On 6/9/22 23:52, Willow Liquorice wrote:
I've categorised the code as much as I can, though I'm not too sure
about the function of some modules and I've only categorised within
src/include, so there's still a bit that's unsorted. It's mostly
services that are undocumented elsewhere, and libraries of uncertain
function that I couldn't establish as part of libgnunetutil.
I've also knocked a rudimentary script together, to process the literal
torrent of warnings Doxygen emits when I build the source docs. I've
used regexes to categorise them, and here are the results:
* 5655 occurrences of parameters with multiple docs across 175
source files.
* 3372 documented parameters which do not exist in their
corresponding function definitions, across 276 source files.
* 1660 functions with undocumented parameters, across 282 source files.
* 760 explicit links to other parts of the documentation cannot be
resolved.
* 2-300 errors across a laundry list of other categories.
This is a rather sorry state of affairs.
Those redundant parameters reflect a common phenomenon in the
repository, where a function is documented in multiple locations. I'm
not sure about the reasons for doing this, but in my opinion it
unnecessarily increases the maintenance load as documentation has to be
updated in multiple locations.
Right, which is why for a few years we've been eliminating the
duplicates, always only keeping the version in the header if a function
is non-static. Alas, as you said above, there is a very large number of
these, and so progress is slow but steady.
I think a code style decision needs to be made, about where to locate
docs, and the redundant documentation removed.
Headers, otherwise (static prototypes) on first occurrence.
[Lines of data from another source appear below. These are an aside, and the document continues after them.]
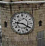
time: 9:20
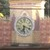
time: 6:18
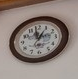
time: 12:58
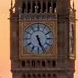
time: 5:26
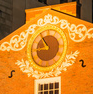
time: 8:54
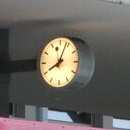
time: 8:03
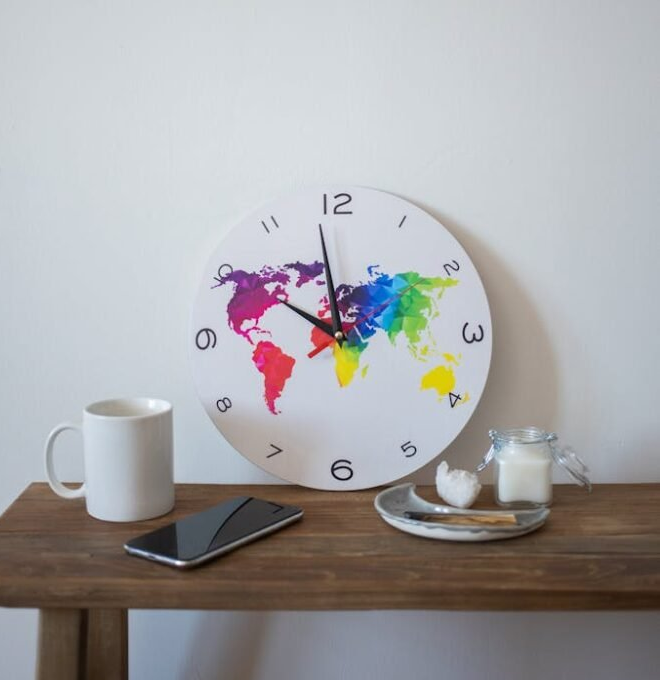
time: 9:58
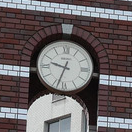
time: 9:33
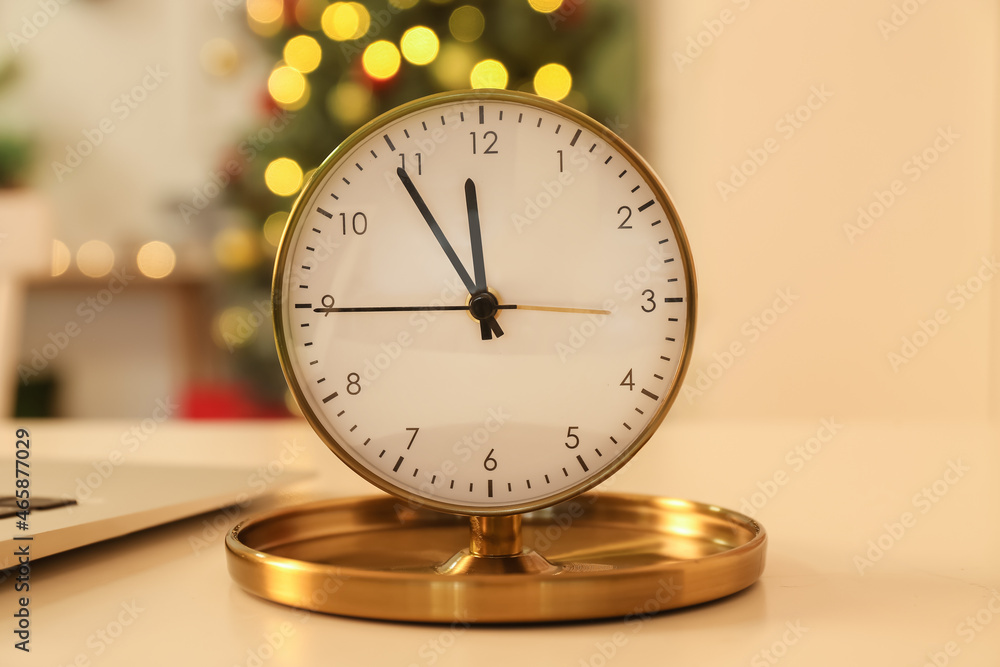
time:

I've also found, in my experiments with the new Sphinx docs, that the
redundantly-documented parameters are counted twice by Breathe, which
could motivate stripping the redundant docs if we decide to go ahead
with integrating source code docs.
What do people think?
We've been doing this, but basically only whenever we edit a source file
already, due to, eh, "capacity" issues ;-).
Cheers!
Christian
On 06/06/2022 09:27, Martin Schanzenbach wrote:
Hi,
that sounds like a good approach to me :)
Thanks
Martin
On Sun, 2022-06-05 at 23:59 +0100, Willow Liquorice wrote:
Hello everyone,
I was going to mention this at the Dev Meeting today, but Mumble
wasn't
playing very nicely with my OS' audio system.
Another thing I've decided to work on is making the Doxygen site more
user-friendly, as I found out that it's possible to nest groups.
I've used this capability to make the Modules page easier to navigate
by
adding an layer or two of domain-specific grouping on top of the
current
modules (putting all the libgnunetutil headers into their own group,
the
network backbone going into one group, etc. etc.).
Does this sound like a good idea, and what would your recommendations
be
for how to organise the modules if so?